§ Task statement: Make an exact copy of the entries below, with all images left out.

━━━━━━━━━━━━━━━━━━━━━━━━━━━━━━

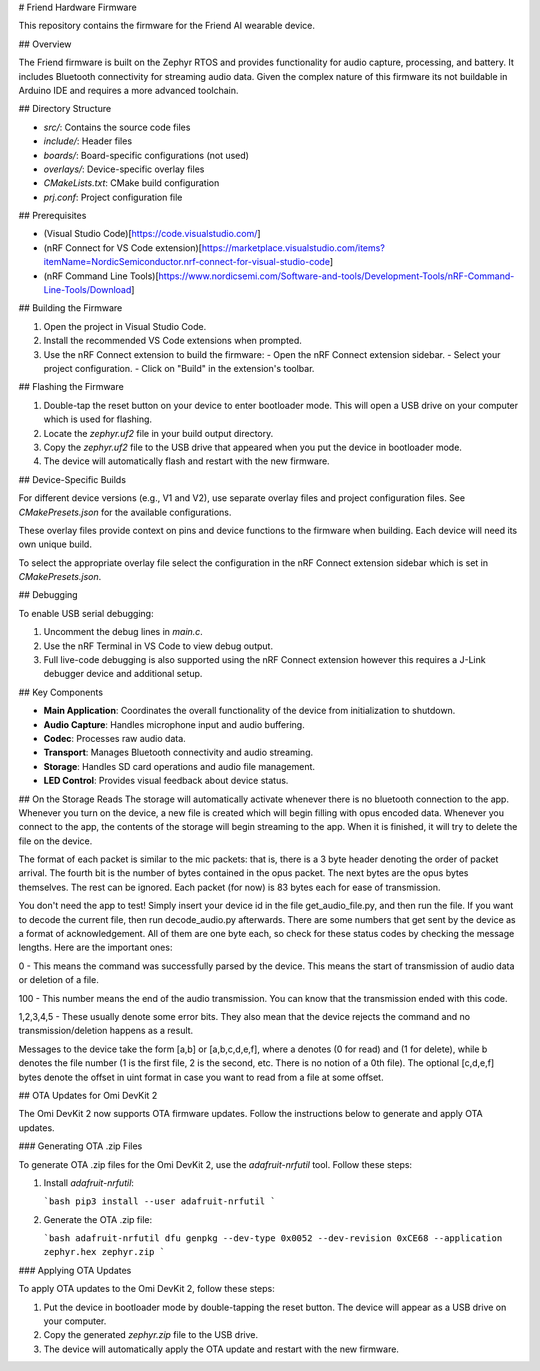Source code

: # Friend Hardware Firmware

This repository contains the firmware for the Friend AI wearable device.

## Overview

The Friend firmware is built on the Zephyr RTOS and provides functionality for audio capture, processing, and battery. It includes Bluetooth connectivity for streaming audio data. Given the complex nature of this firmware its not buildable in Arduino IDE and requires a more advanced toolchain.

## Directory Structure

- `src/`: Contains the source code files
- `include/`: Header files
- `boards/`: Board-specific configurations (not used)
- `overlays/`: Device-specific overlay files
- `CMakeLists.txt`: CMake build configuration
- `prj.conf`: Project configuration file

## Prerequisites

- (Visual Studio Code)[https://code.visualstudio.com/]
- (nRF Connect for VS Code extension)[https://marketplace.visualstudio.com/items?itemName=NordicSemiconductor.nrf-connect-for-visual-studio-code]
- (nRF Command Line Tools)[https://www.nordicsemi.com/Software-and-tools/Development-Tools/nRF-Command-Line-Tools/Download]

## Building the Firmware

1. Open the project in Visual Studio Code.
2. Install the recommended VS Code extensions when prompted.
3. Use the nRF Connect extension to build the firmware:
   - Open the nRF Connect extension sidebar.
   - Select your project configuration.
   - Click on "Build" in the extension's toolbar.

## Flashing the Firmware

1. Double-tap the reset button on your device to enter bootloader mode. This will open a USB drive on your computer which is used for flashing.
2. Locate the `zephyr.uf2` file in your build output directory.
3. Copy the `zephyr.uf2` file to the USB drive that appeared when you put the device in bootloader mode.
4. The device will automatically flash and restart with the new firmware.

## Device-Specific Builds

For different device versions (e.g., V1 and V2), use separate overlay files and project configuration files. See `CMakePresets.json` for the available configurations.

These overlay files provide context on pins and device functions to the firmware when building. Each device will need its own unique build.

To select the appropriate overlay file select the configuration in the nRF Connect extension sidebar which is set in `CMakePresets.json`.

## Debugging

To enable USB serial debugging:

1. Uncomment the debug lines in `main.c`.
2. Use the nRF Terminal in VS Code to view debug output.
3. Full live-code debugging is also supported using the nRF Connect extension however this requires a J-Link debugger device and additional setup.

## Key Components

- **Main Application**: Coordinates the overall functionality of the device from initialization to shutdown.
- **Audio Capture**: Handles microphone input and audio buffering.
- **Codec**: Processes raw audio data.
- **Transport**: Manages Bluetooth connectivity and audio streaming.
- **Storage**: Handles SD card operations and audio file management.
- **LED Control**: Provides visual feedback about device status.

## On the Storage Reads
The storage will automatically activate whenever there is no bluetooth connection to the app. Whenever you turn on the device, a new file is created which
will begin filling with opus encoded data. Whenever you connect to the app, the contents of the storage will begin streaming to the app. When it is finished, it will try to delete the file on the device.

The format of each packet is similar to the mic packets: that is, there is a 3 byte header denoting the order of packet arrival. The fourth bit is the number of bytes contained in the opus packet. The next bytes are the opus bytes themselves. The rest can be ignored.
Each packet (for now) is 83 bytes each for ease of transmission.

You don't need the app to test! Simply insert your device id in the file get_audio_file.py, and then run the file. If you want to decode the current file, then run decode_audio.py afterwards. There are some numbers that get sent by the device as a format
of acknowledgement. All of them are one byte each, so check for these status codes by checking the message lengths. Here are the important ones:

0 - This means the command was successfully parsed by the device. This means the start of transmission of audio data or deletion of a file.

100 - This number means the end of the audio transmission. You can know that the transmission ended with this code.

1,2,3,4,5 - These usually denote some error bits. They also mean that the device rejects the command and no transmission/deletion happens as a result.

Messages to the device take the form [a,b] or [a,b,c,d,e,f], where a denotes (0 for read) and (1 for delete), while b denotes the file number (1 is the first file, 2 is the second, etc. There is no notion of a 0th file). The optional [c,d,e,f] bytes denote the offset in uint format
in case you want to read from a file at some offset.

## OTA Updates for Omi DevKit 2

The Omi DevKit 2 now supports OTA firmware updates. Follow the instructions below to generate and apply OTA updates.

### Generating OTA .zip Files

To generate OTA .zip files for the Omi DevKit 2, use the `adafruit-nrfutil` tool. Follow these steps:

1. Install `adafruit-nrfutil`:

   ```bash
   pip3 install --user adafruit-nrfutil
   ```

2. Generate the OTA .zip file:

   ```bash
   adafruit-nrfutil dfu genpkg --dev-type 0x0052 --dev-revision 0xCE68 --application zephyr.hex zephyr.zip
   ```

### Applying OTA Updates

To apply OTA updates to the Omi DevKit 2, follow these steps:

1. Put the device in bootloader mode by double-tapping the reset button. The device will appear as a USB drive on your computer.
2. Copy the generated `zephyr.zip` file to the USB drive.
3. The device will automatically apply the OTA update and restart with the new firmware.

━━━━━━━━━━━━━━━━━━━━━━━━━━━━━━

§ Response to this task:
Source code

: # Friend Hardware Firmware

This repository contains the firmware for the Friend AI wearable device.

## Overview

The Friend firmware is built on the Zephyr RTOS and provides functionality for audio capture, processing, and battery. It includes Bluetooth connectivity for streaming audio data. Given the complex nature of this firmware its not buildable in Arduino IDE and requires a more advanced toolchain.

## Directory Structure

- `src/`: Contains the source code files
- `include/`: Header files
- `boards/`: Board-specific configurations (not used)
- `overlays/`: Device-specific overlay files
- `CMakeLists.txt`: CMake build configuration
- `prj.conf`: Project configuration file

## Prerequisites

- (Visual Studio Code)[https://code.visualstudio.com/]
- (nRF Connect for VS Code extension)[https://marketplace.visualstudio.com/items?itemName=NordicSemiconductor.nrf-connect-for-visual-studio-code]
- (nRF Command Line Tools)[https://www.nordicsemi.com/Software-and-tools/Development-Tools/nRF-Command-Line-Tools/Download]

## Building the Firmware

1. Open the project in Visual Studio Code.
2. Install the recommended VS Code extensions when prompted.
3. Use the nRF Connect extension to build the firmware:
   - Open the nRF Connect extension sidebar.
   - Select your project configuration.
   - Click on "Build" in the extension's toolbar.

## Flashing the Firmware

1. Double-tap the reset button on your device to enter bootloader mode. This will open a USB drive on your computer which is used for flashing.
2. Locate the `zephyr.uf2` file in your build output directory.
3. Copy the `zephyr.uf2` file to the USB drive that appeared when you put the device in bootloader mode.
4. The device will automatically flash and restart with the new firmware.

## Device-Specific Builds

For different device versions (e.g., V1 and V2), use separate overlay files and project configuration files. See `CMakePresets.json` for the available configurations.

These overlay files provide context on pins and device functions to the firmware when building. Each device will need its own unique build.

To select the appropriate overlay file select the configuration in the nRF Connect extension sidebar which is set in `CMakePresets.json`.

## Debugging

To enable USB serial debugging:

1. Uncomment the debug lines in `main.c`.
2. Use the nRF Terminal in VS Code to view debug output.
3. Full live-code debugging is also supported using the nRF Connect extension however this requires a J-Link debugger device and additional setup.

## Key Components

- **Main Application**: Coordinates the overall functionality of the device from initialization to shutdown.
- **Audio Capture**: Handles microphone input and audio buffering.
- **Codec**: Processes raw audio data.
- **Transport**: Manages Bluetooth connectivity and audio streaming.
- **Storage**: Handles SD card operations and audio file management.
- **LED Control**: Provides visual feedback about device status.

## On the Storage Reads
The storage will automatically activate whenever there is no bluetooth connection to the app. Whenever you turn on the device, a new file is created which
will begin filling with opus encoded data. Whenever you connect to the app, the contents of the storage will begin streaming to the app. When it is finished, it will try to delete the file on the device.

The format of each packet is similar to the mic packets: that is, there is a 3 byte header denoting the order of packet arrival. The fourth bit is the number of bytes contained in the opus packet. The next bytes are the opus bytes themselves. The rest can be ignored.
Each packet (for now) is 83 bytes each for ease of transmission.

You don't need the app to test! Simply insert your device id in the file get_audio_file.py, and then run the file. If you want to decode the current file, then run decode_audio.py afterwards. There are some numbers that get sent by the device as a format
of acknowledgement. All of them are one byte each, so check for these status codes by checking the message lengths. Here are the important ones:

0 - This means the command was successfully parsed by the device. This means the start of transmission of audio data or deletion of a file.

100 - This number means the end of the audio transmission. You can know that the transmission ended with this code.

1,2,3,4,5 - These usually denote some error bits. They also mean that the device rejects the command and no transmission/deletion happens as a result.

Messages to the device take the form [a,b] or [a,b,c,d,e,f], where a denotes (0 for read) and (1 for delete), while b denotes the file number (1 is the first file, 2 is the second, etc. There is no notion of a 0th file). The optional [c,d,e,f] bytes denote the offset in uint format
in case you want to read from a file at some offset.

## OTA Updates for Omi DevKit 2

The Omi DevKit 2 now supports OTA firmware updates. Follow the instructions below to generate and apply OTA updates.

### Generating OTA .zip Files

To generate OTA .zip files for the Omi DevKit 2, use the `adafruit-nrfutil` tool. Follow these steps:

1. Install `adafruit-nrfutil`:

   ```bash
   pip3 install --user adafruit-nrfutil
   ```

2. Generate the OTA .zip file:

   ```bash
   adafruit-nrfutil dfu genpkg --dev-type 0x0052 --dev-revision 0xCE68 --application zephyr.hex zephyr.zip
   ```

### Applying OTA Updates

To apply OTA updates to the Omi DevKit 2, follow these steps:

1. Put the device in bootloader mode by double-tapping the reset button. The device will appear as a USB drive on your computer.
2. Copy the generated `zephyr.zip` file to the USB drive.
3. The device will automatically apply the OTA update and restart with the new firmware.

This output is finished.